NanoGPT Training

This is a step-by-step guide on training a NanoGPT model with distributed training on Lepton.

Create Training Job

Navigate to the create job page, you can see the job configuration form.

Job name: We can set it to nanogpt-training.
Resource: We need to use H100 GPUs, select H100 x8 and set worker count to 1. You can use multiple workers to speed up the training process.
Image: Choose the custom image, and fill in image nvcr.io/nvidia/pytorch:24.11-py3
Run command: Copy the following codes to the run command field.

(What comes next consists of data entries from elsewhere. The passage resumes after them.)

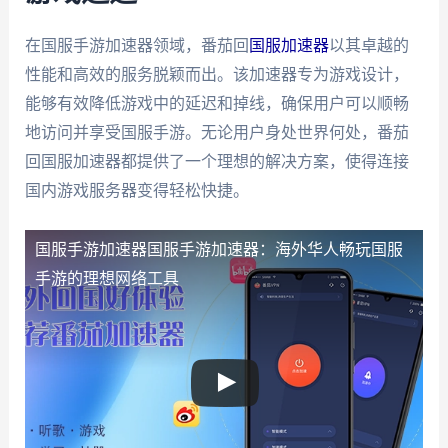
在国服手游加速器领域，番茄回
国服加速器
以其卓越的
性能和高效的服务脱颖而出。该加速器专为游戏设计，
能够有效降低游戏中的延迟和掉线，确保用户可以顺畅
地访问并享受国服手游。无论用户身处世界何处，番茄
回国服加速器都提供了一个理想的解决方案，使得连接
国内游戏服务器变得轻松快捷。
国服手游加速器
国服手游加速器：海外华人畅玩国服
手游的理想网络工具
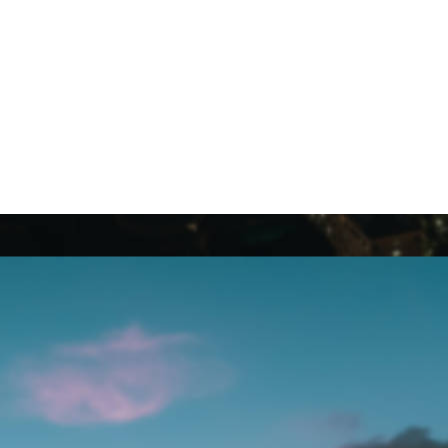
师免费咨询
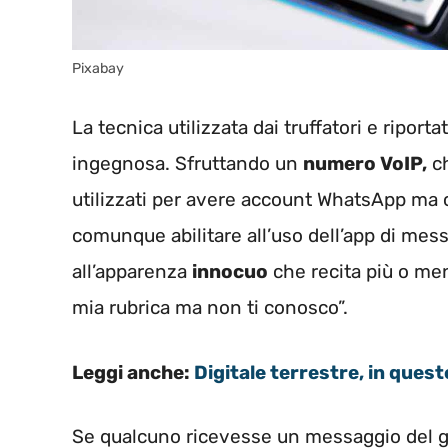
Pixabay
La tecnica utilizzata dai truffatori e ripo
ingegnosa. Sfruttando un
numero VoIP,
ch
utilizzati per avere account WhatsApp ma 
comunque abilitare all’uso dell’app di mes
all’apparenza
innocuo
che recita più o men
mia rubrica ma non ti conosco”.
Leggi anche:
Digitale terrestre, in quest
Se qualcuno ricevesse un messaggio del 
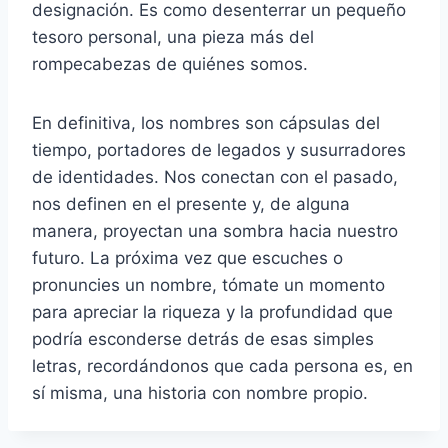
designación. Es como desenterrar un pequeño
tesoro personal, una pieza más del
rompecabezas de quiénes somos.
En definitiva, los nombres son cápsulas del
tiempo, portadores de legados y susurradores
de identidades. Nos conectan con el pasado,
nos definen en el presente y, de alguna
manera, proyectan una sombra hacia nuestro
futuro. La próxima vez que escuches o
pronuncies un nombre, tómate un momento
para apreciar la riqueza y la profundidad que
podría esconderse detrás de esas simples
letras, recordándonos que cada persona es, en
sí misma, una historia con nombre propio.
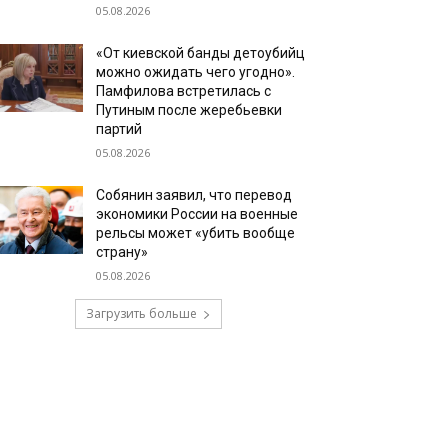
05.08.2026
«От киевской банды детоубийц
можно ожидать чего угодно».
Памфилова встретилась с
Путиным после жеребьевки
партий
05.08.2026
Собянин заявил, что перевод
экономики России на военные
рельсы может «убить вообще
страну»
05.08.2026
Загрузить больше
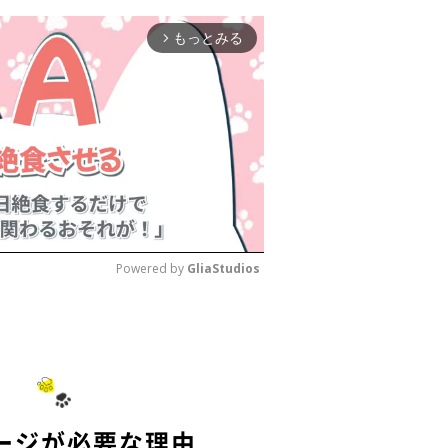
もっとみる
arrow_forward_ios
Powered by 
GliaStudios
M
u
t
e
ージが必要な理由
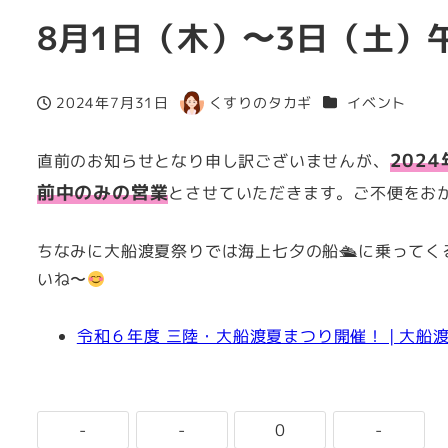
8月1日（木）〜3日（土）
カテゴリー
2024年7月31日
くすりのタカギ
イベント
投稿日
著
者
202
直前のお知らせとなり申し訳ございませんが、
前中のみの営業
とさせていただきます。ご不便をお
ちなみに大船渡夏祭りでは海上七夕の船🛳に乗って
いね〜
令和６年度 三陸・大船渡夏まつり開催！ | 大船
-
-
0
-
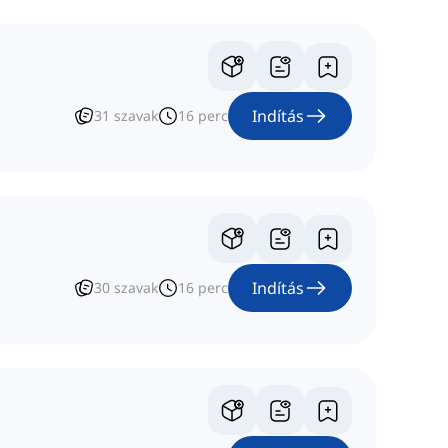
Indítás
31
szavak
16
perc
Indítás
30
szavak
16
perc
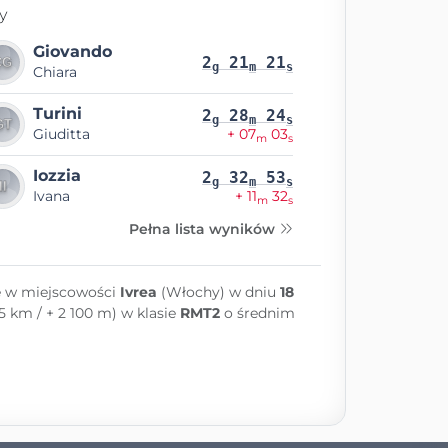
y
Giovando
2
21
21
g
m
s
Chiara
Turini
2
28
24
g
m
s
Giuditta
+ 07
03
m
s
Iozzia
2
32
53
g
m
s
Ivana
+ 11
32
m
s
Pełna lista wyników
e w miejscowości
Ivrea
(Włochy) w dniu
18
.5 km / + 2 100 m) w klasie
RMT2
o średnim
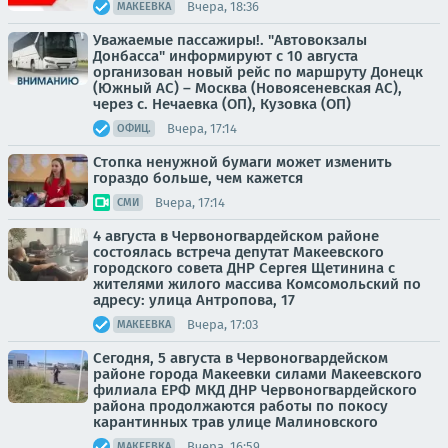
Вчера, 18:36
МАКЕЕВКА
Уважаемые пассажиры!. "Автовокзалы
Донбасса" информируют с 10 августа
организован новый рейс по маршруту Донецк
(Южный АС) – Москва (Новоясеневская АС),
через с. Нечаевка (ОП), Кузовка (ОП)
Вчера, 17:14
ОФИЦ.
Стопка ненужной бумаги может изменить
гораздо больше, чем кажется
Вчера, 17:14
СМИ
4 августа в Червоногвардейском районе
состоялась встреча депутат Макеевского
городского совета ДНР Сергея Щетинина с
жителями жилого массива Комсомольский по
адресу: улица Антропова, 17
Вчера, 17:03
МАКЕЕВКА
Сегодня, 5 августа в Червоногвардейском
районе города Макеевки силами Макеевского
филиала ЕРФ МКД ДНР Червоногвардейского
района продолжаются работы по покосу
карантинных трав улице Малиновского
Вчера, 16:59
МАКЕЕВКА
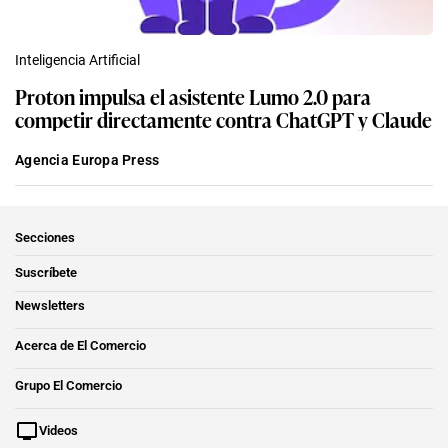
Inteligencia Artificial
Proton impulsa el asistente Lumo 2.0 para
competir directamente contra ChatGPT y Claude
Agencia Europa Press
Secciones
Suscríbete
Newsletters
Acerca de El Comercio
Grupo El Comercio
Videos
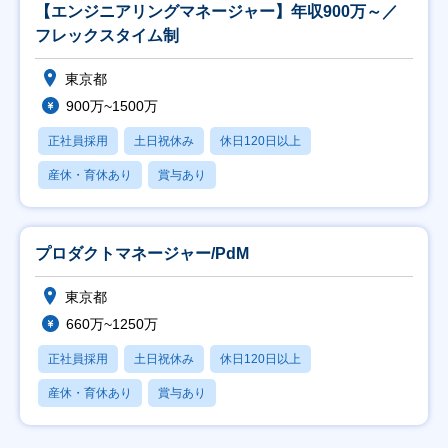
【エンジニアリングマネージャー】年収900万～／
フレックスタイム制
東京都
900万~1500万
正社員採用
土日祝休み
休日120日以上
産休・育休あり
賞与あり
プロダクトマネージャー/PdM
東京都
660万~1250万
正社員採用
土日祝休み
休日120日以上
産休・育休あり
賞与あり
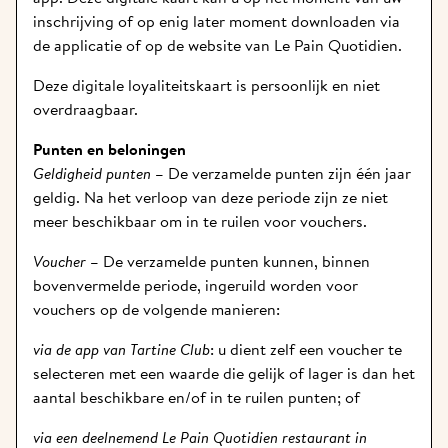
inschrijving of op enig later moment downloaden via 
de applicatie of op de website van Le Pain Quotidien. 
Deze digitale loyaliteitskaart is persoonlijk en niet 
overdraagbaar.  
Punten en beloningen
Geldigheid punten
 – De verzamelde punten zijn één jaar 
geldig. Na het verloop van deze periode zijn ze niet 
meer beschikbaar om in te ruilen voor vouchers. 
Voucher
 – De verzamelde punten kunnen, binnen 
bovenvermelde periode, ingeruild worden voor 
vouchers op de volgende manieren: 
via de app van Tartine Club
: u dient zelf een voucher te 
selecteren met een waarde die gelijk of lager is dan het 
aantal beschikbare en/of in te ruilen punten; of 
via een deelnemend Le Pain Quotidien restaurant in 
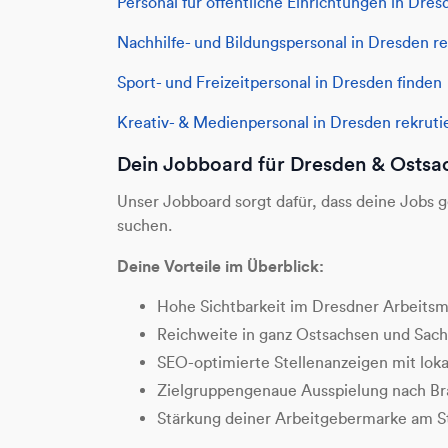
Personal für öffentliche Einrichtungen in Dres
Nachhilfe- und Bildungspersonal in Dresden re
Sport- und Freizeitpersonal in Dresden finden
Kreativ- & Medienpersonal in Dresden rekruti
Dein Jobboard für Dresden & Ostsa
Unser Jobboard sorgt dafür, dass deine Jobs g
suchen.
Deine Vorteile im Überblick:
Hohe Sichtbarkeit im Dresdner Arbeitsm
Reichweite in ganz Ostsachsen und Sac
SEO-optimierte Stellenanzeigen mit lok
Zielgruppengenaue Ausspielung nach Bra
Stärkung deiner Arbeitgebermarke am S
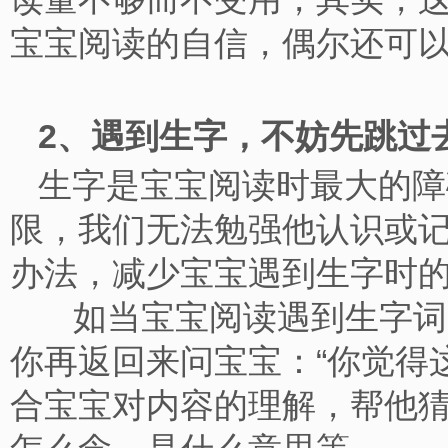
宝宝阅读的自信，偶尔还可
2、遇到生字，不妨先跳
生字是宝宝阅读时最大的障
限，我们无法勉强他认识或
办法，减少宝宝遇到生字
如当宝宝阅读遇到生字词时
你再返回来问宝宝：“你觉得
合宝宝对内容的理解，帮他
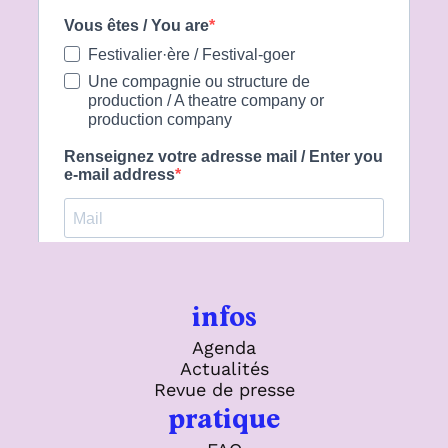
infos
Agenda
Actualités
Revue de presse
pratique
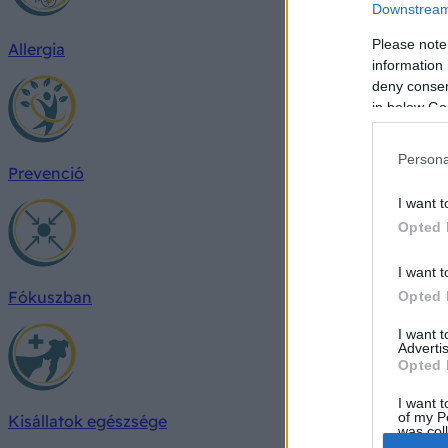
Downstream 
Please note
Allergia
information 
deny consent
in below Go
Persona
Prevenció
I want t
Opted 
I want t
Fókuszban
Opted 
I want 
Advertis
Opted 
I want t
of my P
Kisállatok egészsége
was col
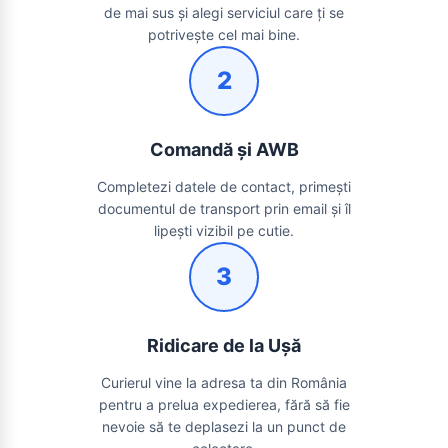
de mai sus și alegi serviciul care ți se
potrivește cel mai bine.
2
Comandă și AWB
Completezi datele de contact, primești
documentul de transport prin email și îl
lipești vizibil pe cutie.
3
Ridicare de la Ușă
Curierul vine la adresa ta din România
pentru a prelua expedierea, fără să fie
nevoie să te deplasezi la un punct de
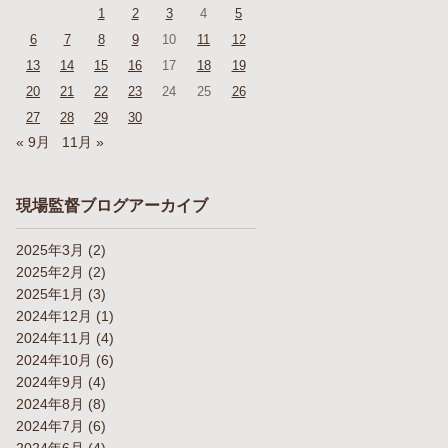
1
2
3
4
5
6
7
8
9
10
11
12
13
14
15
16
17
18
19
20
21
22
23
24
25
26
27
28
29
30
« 9月
11月 »
現場監督ブログアーカイブ
2025年3月
(2)
2025年2月
(2)
2025年1月
(3)
2024年12月
(1)
2024年11月
(4)
2024年10月
(6)
2024年9月
(4)
2024年8月
(8)
2024年7月
(6)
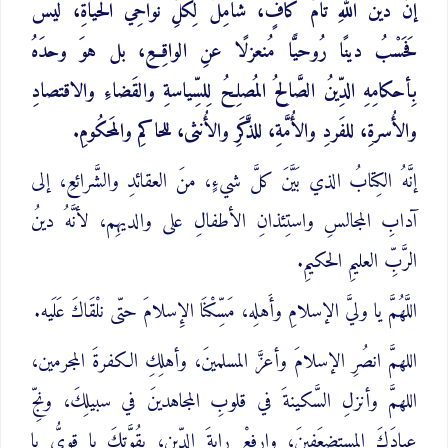
إنَّ دينَ اللهِ تامٌّ كافٍ، شامِلٌ لِكلِّ نَواحِي الحياةِ، ليسَ
فَحَسْبُ دينًا رُوحيًّا مُنعزلًا عنِ الواقِعِ، بل هوَ وحدَهُ
بِأحكامِهِ الدِّينُ الصَّالِحُ المُصلِحُ لِلسِّياسةِ والقَضاءِ والاقتصادِ
والأُسرةِ، للفَردِ والأُمَّةِ، للذَّكَرِ والأُنثى، للحاكمِ والمَحكُومِ.
إنَّهُ الكِتابُ الذي بَيَّنَ كلَّ شيءٍ، منَ العقائدِ والشَّرائعِ، إلى
آدابِ المجالسِ واستِئذانِ الأطفالِ على والديهِم، لأنَّهُ دينُ
الرَّبِّ العليمِ الحكيمِ.
اللَّهُمَّ يا وليَّ الإسلامِ وأَهلِه، مَسِّكْنَا الإِسلامَ حتّى نلْقَاكَ عَلَيه.
اللهمَّ انصُرِ الإسلامَ وأعزَّ المسلمينَ، وأهلِكِ الكفرةَ المجرمين،
اللهمَّ وأنزلِ السَّكينةَ في قلوبِ المجاهدينَ في سبيلِكَ، ونجِّ
عبادَكَ المستضعَفينَ، وارفعْ رايةَ الدِّينِ، بقُوَّتِكَ يا قويُّ يا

# Download the environment setup script from Lepton's GitHub repository, make it executable, and source it to initialize the environment variables.
wget -O init.sh https://raw.githubusercontent.com/leptonai/scripts/main/lepton_env_to_pytorch.sh
chmod +x init.sh
source init.sh

export NCCL_DEBUG=INFO

# Print the environment variables and list the files in the root directory to verify the setup.
env | grep RANK

pip install torch numpy transformers datasets tiktoken wandb tqdm

# Clone the NanoGPT repository
cd /workspace
git clone https://github.com/karpathy/nanoGPT.git
cd nanoGPT

# prepare train data
python data/shakespeare_char/prepare.py

ngpus=$(nvidia-smi -L | wc -l)
if [ ngpus != 8 ]; then
    unset NCCL_SOCKET_IFNAME
fi

accum_steps=$((ngpus*WORLD_SIZE*4))
sed -i "s/gradient_accumulation_steps = 1/gradient_accumulation_steps = ${accum_steps}/g" config/train_shakespeare_char.py

torchrun \
    --master_addr ${MASTER_ADDR} \
    --nnodes ${WORLD_SIZE} \
    --node_rank ${NODE_RANK} \
    --nproc_per_node ${ngpus} \
 train.py config/train_shakespeare_char.py

After the configuration is done, click on Create to submit the job, and you can see the job status in the job detail page.

The duration of the training job depends on the number of parameters you set and the number of GPUs you use. When the job is running, you can check the real-time logs and metrics.